I tried to use modelingtoolkitize on my ODEsystem to potentially increase compatibility with the SciML packages instead of optimizing the RHS from NetworkDynamics directly. Again, everything is fine for <20 oscillators, but for more oscillators i get the warning:

# ┌ Warning: Recursive type
# │   T = ODESystem
# └ @ Enzyme ~/.julia/packages/Enzyme/3dAID/src/typetree.jl:148

Do you have any idea what is going on? Since the problem depends on the itneraction of various packages i was not able to come up with a MWE. Here is the code that produces the problem:

## Fit coupling term of swing equation with an ANN

using DiffEqFlux
using NetworkDynamics
using Graphs
using OrdinaryDiffEq
using GalacticOptim
using Random

## Defining the graph

N = 20
k = 4
g = barabasi_albert(N, k)

### Defining the network dynamics

@inline function diffusion_vertex!(dv, v, edges, p, t)
    dv[1] = 0.0f0
    for e in edges
        dv[1] += e[1]
    end
    nothing
end

@inline function diffusion_edge!(e, v_s, v_d, p, t)
    e[1] = 1 / 3 * (v_s[1] - v_d[1])
    nothing
end

odevertex = ODEVertex(; f=diffusion_vertex!, dim=1)
staticedge = StaticEdge(; f=diffusion_edge!, dim=1, coupling=:antisymmetric)
diffusion_network! = network_dynamics(odevertex, staticedge, g)

## Simulation 

# generating random values for the parameter value ω_0 of the vertices
v_pars = randn(nv(g))
# coupling stength of edges are set to 1/3
e_pars = 1 / 3 * ones(ne(g))
p = (v_pars, e_pars)

# random initial conditions
x0 = randn(Float32, nv(g))
dx = similar(x0)
datasize = 30 # Number of data points
tspan = (0.0f0, 5.0f0) # Time range
tsteps = range(tspan[1], tspan[2], length=datasize)

diff_prob = ODEProblem(diffusion_network!, x0, tspan, nothing)
diff_sol = solve(diff_prob, Tsit5(); reltol=1e-6, saveat=tsteps)
diff_data = Array(diff_sol)

## Learning the coupling function

const ann_diff = FastChain(FastDense(2, 20, tanh),
    FastDense(20, 1))

@inline function ann_edge!(e, v_s, v_d, p, t)
    e[1] = ann_diff([v_s[1], v_d[1]], p)[1]
    nothing
end

annedge = StaticEdge(; f=ann_edge!, dim=1, coupling=:antisymmetric)
ann_network = network_dynamics(odevertex, annedge, g)

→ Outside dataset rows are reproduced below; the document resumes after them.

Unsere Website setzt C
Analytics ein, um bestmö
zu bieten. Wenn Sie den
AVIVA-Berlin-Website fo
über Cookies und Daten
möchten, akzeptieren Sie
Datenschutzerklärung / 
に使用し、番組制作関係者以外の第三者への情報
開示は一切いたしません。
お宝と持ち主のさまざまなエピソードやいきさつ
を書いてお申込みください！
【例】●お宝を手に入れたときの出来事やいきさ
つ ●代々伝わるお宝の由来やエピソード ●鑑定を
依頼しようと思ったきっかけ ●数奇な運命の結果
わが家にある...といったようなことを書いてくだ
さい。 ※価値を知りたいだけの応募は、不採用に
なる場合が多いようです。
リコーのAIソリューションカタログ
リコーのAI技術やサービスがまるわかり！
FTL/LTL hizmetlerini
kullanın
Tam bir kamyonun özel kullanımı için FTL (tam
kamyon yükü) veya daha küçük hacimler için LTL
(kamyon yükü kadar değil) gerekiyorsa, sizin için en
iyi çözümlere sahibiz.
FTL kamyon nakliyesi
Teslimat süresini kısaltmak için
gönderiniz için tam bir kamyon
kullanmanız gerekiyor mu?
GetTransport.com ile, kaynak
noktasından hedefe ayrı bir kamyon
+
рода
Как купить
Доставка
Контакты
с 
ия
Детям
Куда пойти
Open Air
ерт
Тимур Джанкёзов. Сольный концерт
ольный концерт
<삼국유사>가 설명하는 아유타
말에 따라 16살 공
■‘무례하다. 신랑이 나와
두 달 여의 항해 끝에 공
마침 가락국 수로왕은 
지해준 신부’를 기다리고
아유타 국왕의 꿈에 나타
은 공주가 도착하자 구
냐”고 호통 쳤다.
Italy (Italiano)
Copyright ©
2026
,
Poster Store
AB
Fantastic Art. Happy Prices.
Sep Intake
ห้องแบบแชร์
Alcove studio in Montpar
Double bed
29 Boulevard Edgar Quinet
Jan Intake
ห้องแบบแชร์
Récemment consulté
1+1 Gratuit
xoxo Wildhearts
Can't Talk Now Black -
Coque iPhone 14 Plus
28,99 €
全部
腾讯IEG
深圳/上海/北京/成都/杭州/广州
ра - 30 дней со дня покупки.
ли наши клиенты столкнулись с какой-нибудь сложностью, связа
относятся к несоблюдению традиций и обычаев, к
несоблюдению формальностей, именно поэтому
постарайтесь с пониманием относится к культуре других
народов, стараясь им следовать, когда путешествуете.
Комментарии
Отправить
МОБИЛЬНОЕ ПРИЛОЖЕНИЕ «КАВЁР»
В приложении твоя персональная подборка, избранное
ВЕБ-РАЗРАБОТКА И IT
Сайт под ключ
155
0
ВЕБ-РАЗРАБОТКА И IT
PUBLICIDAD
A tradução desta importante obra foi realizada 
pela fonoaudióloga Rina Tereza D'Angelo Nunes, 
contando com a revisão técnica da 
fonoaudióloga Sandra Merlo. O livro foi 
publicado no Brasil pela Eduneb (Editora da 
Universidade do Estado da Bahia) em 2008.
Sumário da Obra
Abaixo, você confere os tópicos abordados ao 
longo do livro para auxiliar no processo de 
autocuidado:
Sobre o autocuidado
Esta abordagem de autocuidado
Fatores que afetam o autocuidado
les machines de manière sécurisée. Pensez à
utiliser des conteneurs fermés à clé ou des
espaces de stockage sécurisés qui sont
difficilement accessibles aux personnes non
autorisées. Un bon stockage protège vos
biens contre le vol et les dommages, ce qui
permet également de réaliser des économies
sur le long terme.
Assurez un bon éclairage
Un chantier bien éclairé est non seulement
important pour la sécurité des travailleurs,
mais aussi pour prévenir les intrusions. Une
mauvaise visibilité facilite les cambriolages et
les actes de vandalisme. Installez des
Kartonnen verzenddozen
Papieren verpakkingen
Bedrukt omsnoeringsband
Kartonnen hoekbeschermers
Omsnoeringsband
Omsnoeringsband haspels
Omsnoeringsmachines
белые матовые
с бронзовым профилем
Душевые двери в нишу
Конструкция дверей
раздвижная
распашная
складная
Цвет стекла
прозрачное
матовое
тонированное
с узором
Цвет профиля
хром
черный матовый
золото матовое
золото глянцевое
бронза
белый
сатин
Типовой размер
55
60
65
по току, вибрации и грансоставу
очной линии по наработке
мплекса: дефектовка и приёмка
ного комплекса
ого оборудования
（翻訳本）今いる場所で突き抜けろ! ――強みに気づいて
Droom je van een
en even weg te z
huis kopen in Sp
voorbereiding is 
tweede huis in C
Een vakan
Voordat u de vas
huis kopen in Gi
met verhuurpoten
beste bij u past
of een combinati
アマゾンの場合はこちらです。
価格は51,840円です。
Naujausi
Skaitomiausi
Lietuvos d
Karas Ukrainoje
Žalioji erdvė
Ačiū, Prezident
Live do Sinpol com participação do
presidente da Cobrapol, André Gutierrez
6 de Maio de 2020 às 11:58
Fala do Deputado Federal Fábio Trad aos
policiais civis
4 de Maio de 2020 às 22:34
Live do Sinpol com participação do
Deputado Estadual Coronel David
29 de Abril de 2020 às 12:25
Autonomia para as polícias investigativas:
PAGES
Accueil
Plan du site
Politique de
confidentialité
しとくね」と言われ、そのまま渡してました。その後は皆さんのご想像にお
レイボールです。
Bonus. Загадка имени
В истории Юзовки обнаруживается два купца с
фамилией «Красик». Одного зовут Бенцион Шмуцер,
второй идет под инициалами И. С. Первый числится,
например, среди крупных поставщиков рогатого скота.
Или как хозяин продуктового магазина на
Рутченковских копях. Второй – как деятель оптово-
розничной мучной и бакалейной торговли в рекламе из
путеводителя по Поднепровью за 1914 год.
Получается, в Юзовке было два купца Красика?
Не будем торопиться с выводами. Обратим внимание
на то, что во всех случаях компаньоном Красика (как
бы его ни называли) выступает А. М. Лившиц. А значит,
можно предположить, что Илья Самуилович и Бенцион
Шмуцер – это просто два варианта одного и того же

prob_neuralode = ODEProblem(ann_network, x0, tspan, initial_params(ann_diff))

# ## Using MTK to help Enzyme
# using ModelingToolkit
# sys = modelingtoolkitize(prob_neuralode)
# prob_neuralode = ODEProblem(sys, [], tspan)

function predict_neuralode(p)
    tmp_prob = remake(prob_neuralode, p=p)
    Array(solve(tmp_prob, Tsit5(), saveat=tsteps))
end

function loss_neuralode(p)
    pred = predict_neuralode(p)
    loss = sum(abs2, diff_data .- pred)
    return loss, pred
end

callback = function (p, l, pred)
    display(l)
    return false
end

callback(initial_params(ann_diff), loss_neuralode(initial_params(ann_diff))...)

result_neuralode = DiffEqFlux.sciml_train(loss_neuralode,
    prob_neuralode.p, cb=callback, maxiters=5)

# For N > 19 modelingtoolkitized system warns:
# ┌ Warning: Recursive type
# │   T = ODESystem
# └ @ Enzyme ~/.julia/packages/Enzyme/3dAID/src/typetree.jl:148
ChrisRackauckas commented 2 years ago

@wsmoses do you know what this could be?

ChrisRackauckas commented 2 years ago

All of the features used here have been deprecated, so this issue is basically moot, but I'd like to track down what could be an Enzyme issue if we can.